What are the requirements to be a safe harbor plan?

To be considered a safe harbor plan, the plan must meet several requirements, including the following.

  • Employers must provide either a matching or a nonelective contribution. An employer can provide a matching contribution by using the “basic match formula”. This formula requires a contribution that equals the sum of 100 percent of the employee’s deferrals up to 3 percent of the employee’s compensation, plus 50 percent of the employee’s deferrals between 3 percent and 5 percent of the employee’s compensation. For example, if an employee contributes at least 5 percent, the employer can contribute 4 percent.

  • Employers can also contribute more under the “enhanced match formula”. In simple terms, the enhanced match formula may be different, but the outcome in total matching contributions must be the same or greater than under the basic match formula. In addition, an employer cannot require employees to defer more than 6 percent of their compensation to receive the full matching contribution.

  • Instead of making a matching contribution, an employer may make a 3 percent nonelective contribution. A nonelective contribution is based on the employee’s compensation and does not require an employee to contribute in order to receive it.

  • Employer contributions must be provided for the entire year based on the employee’s compensation for that full plan year. A few exceptions do apply, but employers must generally expect to fund the plan for the entire plan year, generally the calendar year.

  • Employer contributions must be 100 percent vested. Employees must be allowed to distribute these assets once they reach a distributable event under the plan document (such as age 59½, plan termination, or disability).

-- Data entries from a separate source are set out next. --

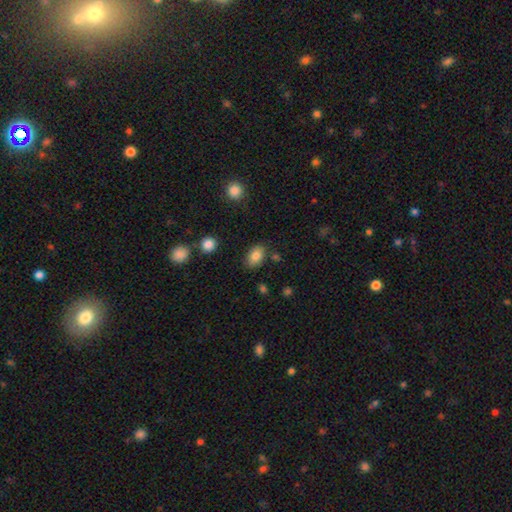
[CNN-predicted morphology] A smooth galaxy with no disk features (83%) that is in between round and cigar-shaped (83%). Merging: none (80%).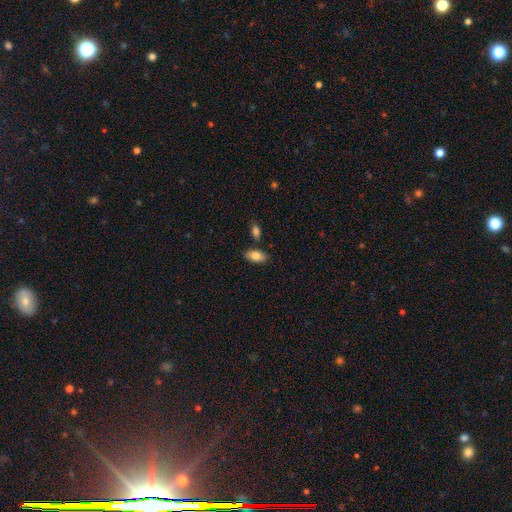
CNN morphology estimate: smooth_or_featured: smooth (p=0.82) [alt: featured or disk p=0.11]
how_rounded: in between (p=0.93) [alt: cigar-shaped p=0.04]
merging: none (p=0.82) [alt: minor disturbance p=0.10]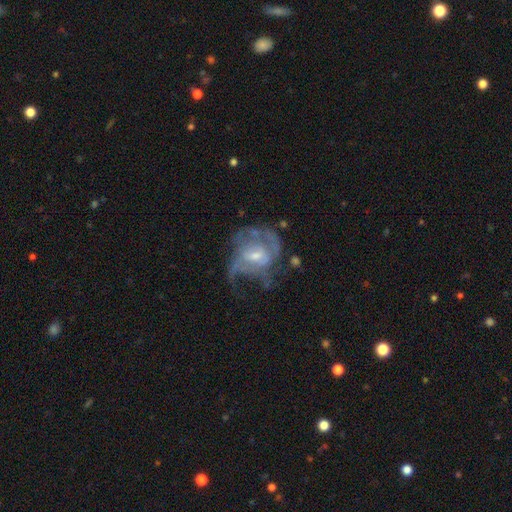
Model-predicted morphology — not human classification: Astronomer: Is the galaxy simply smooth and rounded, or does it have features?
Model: featured or disk — 77%.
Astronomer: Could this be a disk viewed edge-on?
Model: no — 97%.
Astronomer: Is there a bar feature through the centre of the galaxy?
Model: no — 47% (runner-up: weak, 43%).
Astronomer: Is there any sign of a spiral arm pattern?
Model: yes — 72%.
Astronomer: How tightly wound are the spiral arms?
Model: medium — 42% (runner-up: loose, 29%).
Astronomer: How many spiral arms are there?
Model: can't tell — 39% (runner-up: 2, 32%).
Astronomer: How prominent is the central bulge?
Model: small — 51% (runner-up: moderate, 41%).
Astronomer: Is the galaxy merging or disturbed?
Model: none — 38%, tied with major disturbance at 38%.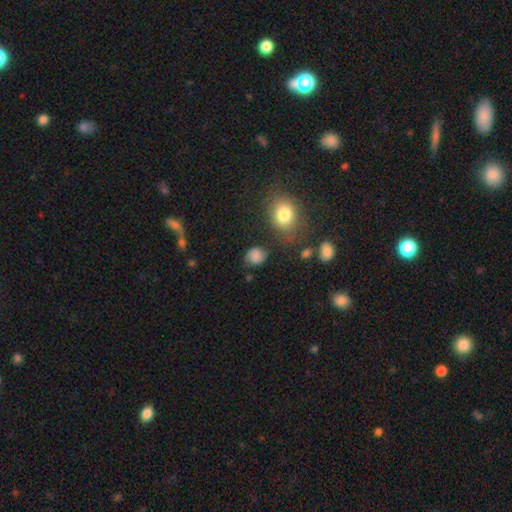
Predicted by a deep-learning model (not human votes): A smooth galaxy with no disk features (77%) that is round (67%). Merging: none (68%).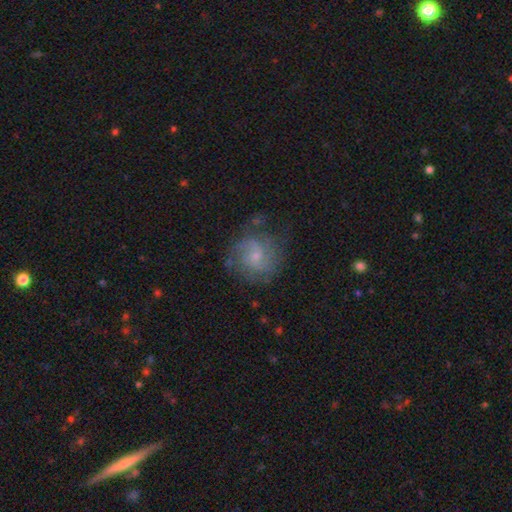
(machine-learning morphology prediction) Overall: featured or disk (62%; smooth 29%). Edge-on disk: no (98%). Bar: no (64%; weak 32%). Spiral arms: yes (84%). Spiral arm count: 2 (48%; can't tell 30%). Spiral winding: medium (43%; tight 38%). Bulge size: small (67%). Merging: none (64%).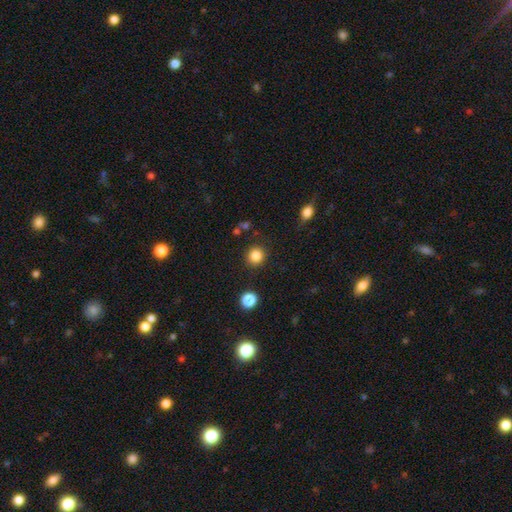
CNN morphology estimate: type=smooth (84%); roundness=round (92%); merging=none (87%).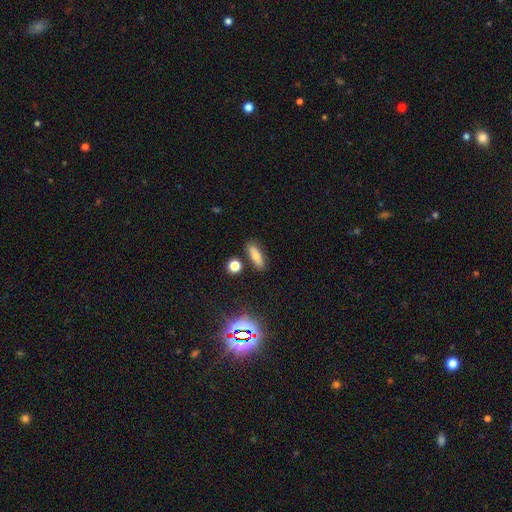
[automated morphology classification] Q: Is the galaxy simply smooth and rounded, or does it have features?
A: smooth — 74%.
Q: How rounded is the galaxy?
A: in between — 53%.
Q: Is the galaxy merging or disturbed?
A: none — 81%.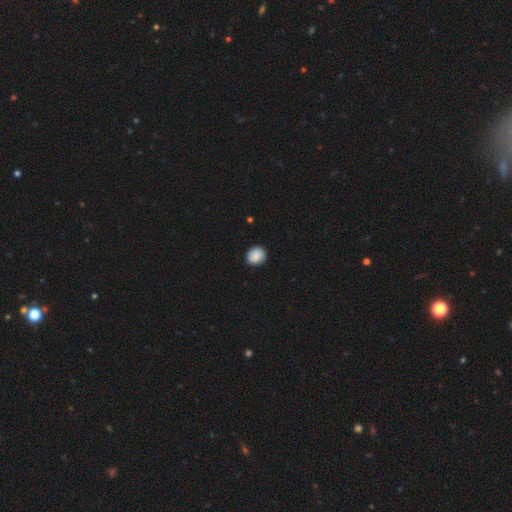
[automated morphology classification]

What are the pros and cons to becoming a safe harbor plan?

The pros include allowing HCEs to contribute any amount up to the maximum allowed (i.e., $20,500 plus $6,500 if age 50 or older for 2022). Employees will also receive employer contributions that are immediately 100 percent vested. Providing a nonelective contribution that doesn’t require employees to contribute anything may be a useful tool for employee retention and recruitment.

A con—from an employer perspective—is that a contribution is required, and there is a cost associated with the funding obligation. Depending on the company’s size and employee demographics, the funding obligation can be costly.

Offering a safe harbor plan can be a good option if the employer’s goal is to contribute as much as it can to a retirement plan and is ok with the safe harbor plan requirements.